Un'altra conferma: "Il Carnevale nella lotteria"

Dopo Maritati anche il senatore Rosario Giorgio Costa ufficializza l'abbinamento di Gallipoli e Viareggio nel circuito nazionale delle lotterie. E si innesca una piccola "guerra dei coriandoli"

Un carro dell'ultimo carnevale di Gallipoli

Nel primo pomeriggio di ieri la Commissione Finanze del Senato ha definitivamente approvato l'abbinamento dei Carnevali di Gallipoli e di Viareggio con la Lotteria Nazionale per l'edizione 2008. L'ufficialità è stata comunicata dal senatore Rosario Giorgio Costa, membro della stessa commissione, all'ex sindaco della cittadina ionica Giuseppe Venneri. E lo stesso primo cittadino non ha nascosto la sua soddisfazione, rilanciando (come è facile prevedere) un ennesimo sasso nello stagno delle polemiche dopo la prima diffusione della notizia da parte del sottosegretario alla giustizia Alberto Maritati. Il senatore dell'Ulivo aveva già annunciato il tutto al commissario prefettizio Angelo Trovato. Una sorta di "guerra" dei coriandoli quella in atto sull'abbinamento del Carnevale di Gallipoli al circuito nazionale della lotteria. Prima Maritati a perorare l'attenzione del Governo di Centrosinistra per Gallipoli (sulla scorta del lavoro pregresso dell'ex sindaco Flavio Fasano e sommo rappresentante locale dell'Agenzia nazionale del turismo); ora il senatore azzurro Giorgio Costa a ratificare quello che già era nelle previsioni sin dal 2003, da quando cioè l'amministrazione Venneri ottenne l'abbinamento alternato del Carnevale gallipolino alla lotteria.
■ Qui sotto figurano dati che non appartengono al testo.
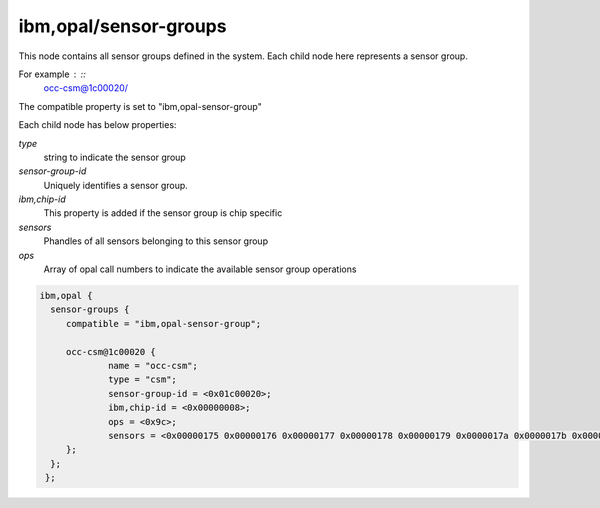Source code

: .. _device-tree/ibm,opal/sensor-groups:

ibm,opal/sensor-groups
----------------------

This node contains all sensor groups defined in the system.
Each child node here represents a sensor group.

For example : ::
        occ-csm@1c00020/

The compatible property is set to "ibm,opal-sensor-group"

Each child node has below properties:

`type`
  string to indicate the sensor group

`sensor-group-id`
  Uniquely identifies a sensor group.

`ibm,chip-id`
  This property is added if the sensor group is chip specific

`sensors`
  Phandles of all sensors belonging to this sensor group

`ops`
  Array of opal call numbers to indicate the available sensor group
  operations

.. code-block:: dts

   ibm,opal {
     sensor-groups {
        compatible = "ibm,opal-sensor-group";

        occ-csm@1c00020 {
                name = "occ-csm";
                type = "csm";
                sensor-group-id = <0x01c00020>;
                ibm,chip-id = <0x00000008>;
                ops = <0x9c>;
                sensors = <0x00000175 0x00000176 0x00000177 0x00000178 0x00000179 0x0000017a 0x0000017b 0x0000017c>;
        };
     };
    };
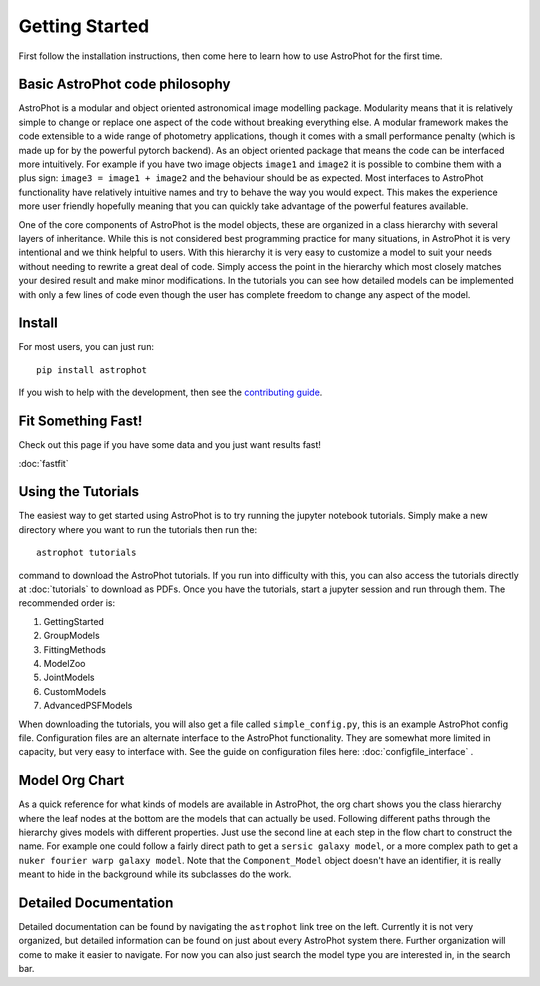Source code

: ===============
Getting Started
===============

First follow the installation instructions, then come here to learn how to use
AstroPhot for the first time.

Basic AstroPhot code philosophy
------------------------------

AstroPhot is a modular and object oriented astronomical image modelling package.
Modularity means that it is relatively simple to change or replace one aspect of
the code without breaking everything else. A modular framework makes the code
extensible to a wide range of photometry applications, though it comes with a
small performance penalty (which is made up for by the powerful pytorch
backend). As an object oriented package that means the code can be interfaced
more intuitively. For example if you have two image objects ``image1`` and
``image2`` it is possible to combine them with a plus sign: ``image3 = image1 +
image2`` and the behaviour should be as expected. Most interfaces to AstroPhot
functionality have relatively intuitive names and try to behave the way you
would expect. This makes the experience more user friendly hopefully meaning
that you can quickly take advantage of the powerful features available.

One of the core components of AstroPhot is the model objects, these are
organized in a class hierarchy with several layers of inheritance. While this is
not considered best programming practice for many situations, in AstroPhot it is
very intentional and we think helpful to users. With this hierarchy it is very
easy to customize a model to suit your needs without needing to rewrite a great
deal of code. Simply access the point in the hierarchy which most closely
matches your desired result and make minor modifications. In the tutorials you
can see how detailed models can be implemented with only a few lines of code
even though the user has complete freedom to change any aspect of the model.

Install
-------

For most users, you can just run::

  pip install astrophot

If you wish to help with the development, then see the `contributing guide
<https://github.com/Autostronomy/AstroPhot/blob/main/CONTRIBUTING.md>`_.

Fit Something Fast!
-------------------

Check out this page if you have some data and you just want results fast!

:doc:`fastfit`

Using the Tutorials
-------------------

The easiest way to get started using AstroPhot is to try running the jupyter
notebook tutorials. Simply make a new directory where you want to run the
tutorials then run the::

  astrophot tutorials

command to download the AstroPhot tutorials. If you run into difficulty with
this, you can also access the tutorials directly at :doc:`tutorials` to download
as PDFs. Once you have the tutorials, start a jupyter session and run through
them. The recommended order is:

#. GettingStarted
#. GroupModels
#. FittingMethods
#. ModelZoo
#. JointModels
#. CustomModels
#. AdvancedPSFModels

When downloading the tutorials, you will also get a file called
``simple_config.py``, this is an example AstroPhot config file. Configuration
files are an alternate interface to the AstroPhot functionality. They are
somewhat more limited in capacity, but very easy to interface with. See the
guide on configuration files here: :doc:`configfile_interface` .

Model Org Chart
---------------

As a quick reference for what kinds of models are available in AstroPhot, the
org chart shows you the class hierarchy where the leaf nodes at the bottom are
the models that can actually be used. Following different paths through the
hierarchy gives models with different properties. Just use the second line at
each step in the flow chart to construct the name. For example one could follow
a fairly direct path to get a ``sersic galaxy model``, or a more complex path to
get a ``nuker fourier warp galaxy model``. Note that the ``Component_Model``
object doesn't have an identifier, it is really meant to hide in the background
while its subclasses do the work.

.. image:: https://github.com/Autostronomy/AstroPhot/blob/main/media/AstroPhotModelOrgchart.png?raw=true
   :alt: AstroPhot Model Org Chart
   :width: 100 %

Detailed Documentation
----------------------

Detailed documentation can be found by navigating the ``astrophot`` link tree on
the left. Currently it is not very organized, but detailed information can be
found on just about every AstroPhot system there. Further organization will come
to make it easier to navigate. For now you can also just search the model type
you are interested in, in the search bar.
"La Commissione Finanze" spiega l'ex sindaco azzurro, "non ha fatto altro che sancire un principio già incardinato anni addietro durante la mia quinquennale Amministrazione comunale e che prevede l'abbinamento tra il nostro Carnevale e il circuito della Lotteria ad anni alterni. Capisco che poi sia usuale, per chi ha amministrato senza risultato alcuno la nostra città, tentare di accampare paternità dell'ultima ora su un risultato per il quale il sottoscritto ha lavorato nel corso degli anni, recandosi personalmente a Roma, a Palazzo Madama, per perorare vittoriosamente la causa di Gallipoli e dei gallipolini. L'abbinamento, lo ripeto ancora una volta" dice ancora Venneri, "sarà una realtà costante per Gallipoli nel prossimo futuro, ad anni alterni, anche se credo che non mancherà nei prossimi giorni chi continuerà ad affermare che la Lotteria Nazionale per il Carnevale di Gallipoli è merito suo. Purtroppo per qualcuno e per fortuna per altri" conclude, "parlano i fatti, i documenti parlamentari e l'impegno di chi, come il sottoscritto, si è speso con successo per dare a Gallipoli un traguardo di risonanza nazionale e ai nostri maestri cartapestai, un 'tesoretto' che per il 2008 - grazie all'aggio ottenuto per l'edizione 2006, l'ultima in cui, durante la mia Amministrazione, si è realizzato l'abbinamento con la Lotteria - sarà di ben 37mila euro per poter realizzare, come al solito, autentici capolavori".